The Victims of Crime Initiative (VCI) is the response of the Department of Justice Canada to the Standing Committee of Justice and Human Rights Report Victims' Rights - A Voice Not a Veto. Established informally in late 1999, with funds provided in 2000, the Initiative was initially given a five-year mandate, which was renewed for another five years in December 2004. The Policy Centre for Victim Issues (PCVI) was established to fulfill this mandate.
The overall objective of the VCI is to improve the experience of victims of crime in the criminal justice system by:
- ensuring victims and their families are aware of their role in the criminal justice system and the services and assistance available to support them;
- enhancing the capacity of the Department of Justice to develop policy, legislation, and other initiatives that take into consideration the perspectives of victims (act as a "victim's lens");
- increasing the awareness of criminal justice personnel, allied professionals, and the public about the needs of victims of crime, legislative provisions designed to protect them, and the services available to support them; and
- developing and disseminating information about effective approaches both within Canada and internationally to respond to the needs of victims of crime (become a centre of expertise).
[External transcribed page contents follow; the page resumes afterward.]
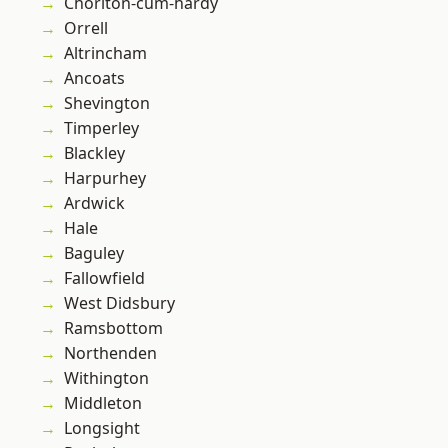
Chorlton-cum-hardy
Orrell
Altrincham
Ancoats
Shevington
Timperley
Blackley
Harpurhey
Ardwick
Hale
Baguley
Fallowfield
West Didsbury
Ramsbottom
Northenden
Withington
Middleton
Longsight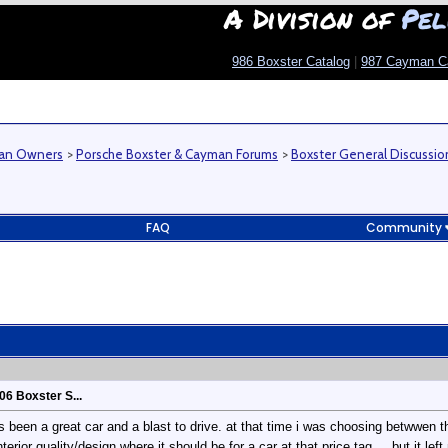
A Division of
Pel
986 Boxster Catalog
|
987 Cayman C
man Owners
>
Porsche Boxster & Cayman Forums
>
Boxster General Discussio
FAQ
Community
06 Boxster S...
as been a great car and a blast to drive. at that time i was choosing betwwen t
erior quality/design where it should be for a car at that price tag.... but it l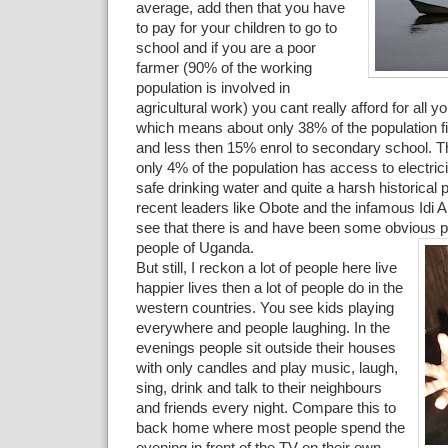
average, add then that you have
to pay for your children to go to
school and if you are a poor
farmer (90% of the working
population is involved in
agricultural work) you cant really afford for all y
which means about only 38% of the population f
and less then 15% enrol to secondary school. Th
only 4% of the population has access to electric
safe drinking water and quite a harsh historical 
recent leaders like Obote and the infamous Idi
see that there is and have been some obvious p
people of Uganda.
But still, I reckon a lot of people here live
happier lives then a lot of people do in the
western countries. You see kids playing
everywhere and people laughing. In the
evenings people sit outside their houses
with only candles and play music, laugh,
sing, drink and talk to their neighbours
and friends every night. Compare this to
back home where most people spend the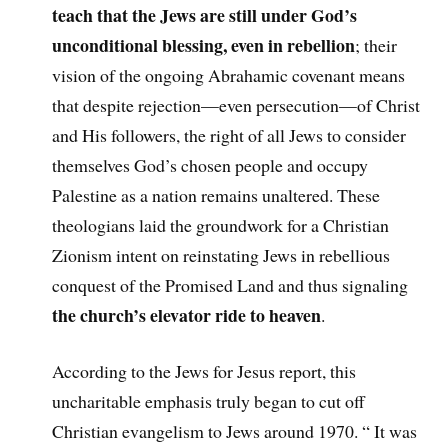
teach that the Jews are still under God’s
unconditional blessing, even in rebellion
; their
vision of the ongoing Abrahamic covenant means
that despite rejection—even persecution—of Christ
and His followers, the right of all Jews to consider
themselves God’s chosen people and occupy
Palestine as a nation remains unaltered. These
theologians laid the groundwork for a Christian
Zionism intent on reinstating Jews in rebellious
conquest of the Promised Land and thus signaling
the church’s elevator ride to heaven
.
According to the Jews for Jesus report, this
uncharitable emphasis truly began to cut off
Christian evangelism to Jews around 1970. “ It was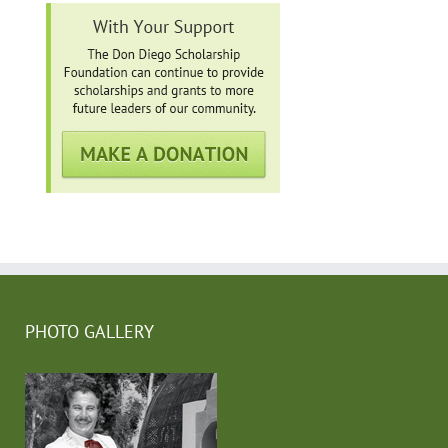
PHOTO GALLERY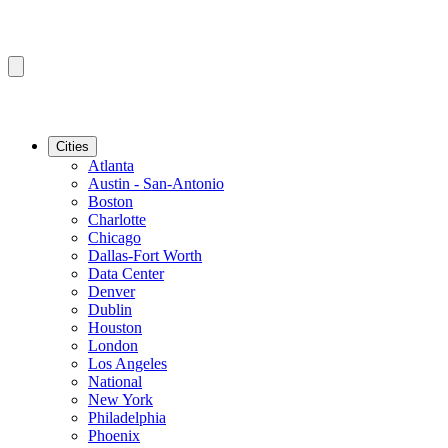
Cities
Atlanta
Austin - San-Antonio
Boston
Charlotte
Chicago
Dallas-Fort Worth
Data Center
Denver
Dublin
Houston
London
Los Angeles
National
New York
Philadelphia
Phoenix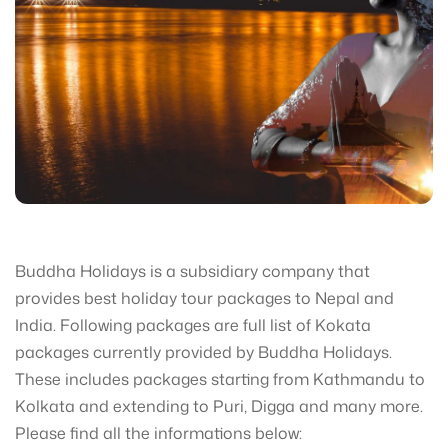
Buddha Holidays is a subsidiary company that
provides best holiday tour packages to Nepal and
India. Following packages are full list of Kokata
packages currently provided by Buddha Holidays.
These includes packages starting from Kathmandu to
Kolkata and extending to Puri, Digga and many more.
Please find all the informations below: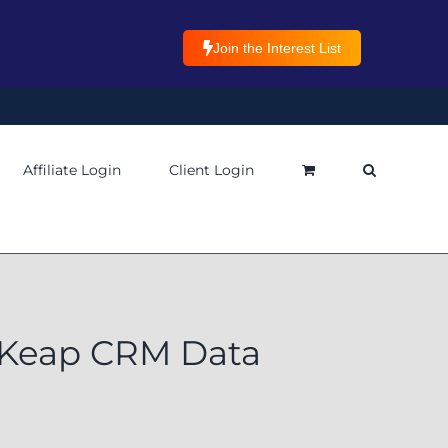
Join the Interest List
Affiliate Login
Client Login
 Keap CRM Data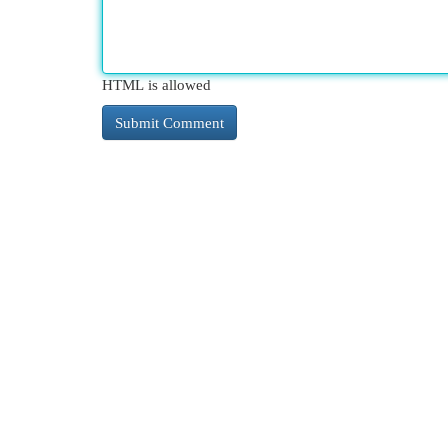
HTML is allowed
At PCVI, we are proud of the progress that has been made towards achieving these objectives. At the same time, we are cognizant that much more needs to be done.
Policy research is an integral part of the Victims of Crime Initiative.It has been demonstrated that research informs and bridges the gap between the questions and issues faced by the Department of Justice, the Department's decision-making processes for developing legislation, policy, and programs, and the current and future needs of the Government of Canada and its responsibilities to the Canadian public. Supporting and undertaking research enables us to identify and explore issues of concern for victims and their families, victim service providers and other criminal justice professionals and to identify gaps and areas where more work is required.
In Canada, the body of research on victim issues is growing, but there remains much data to be collected to further our understanding of criminal justice processes, expectations, perceptions and needs. This special issue of JustResearch highlights some of the advances that have been made for victims within the criminal justice system.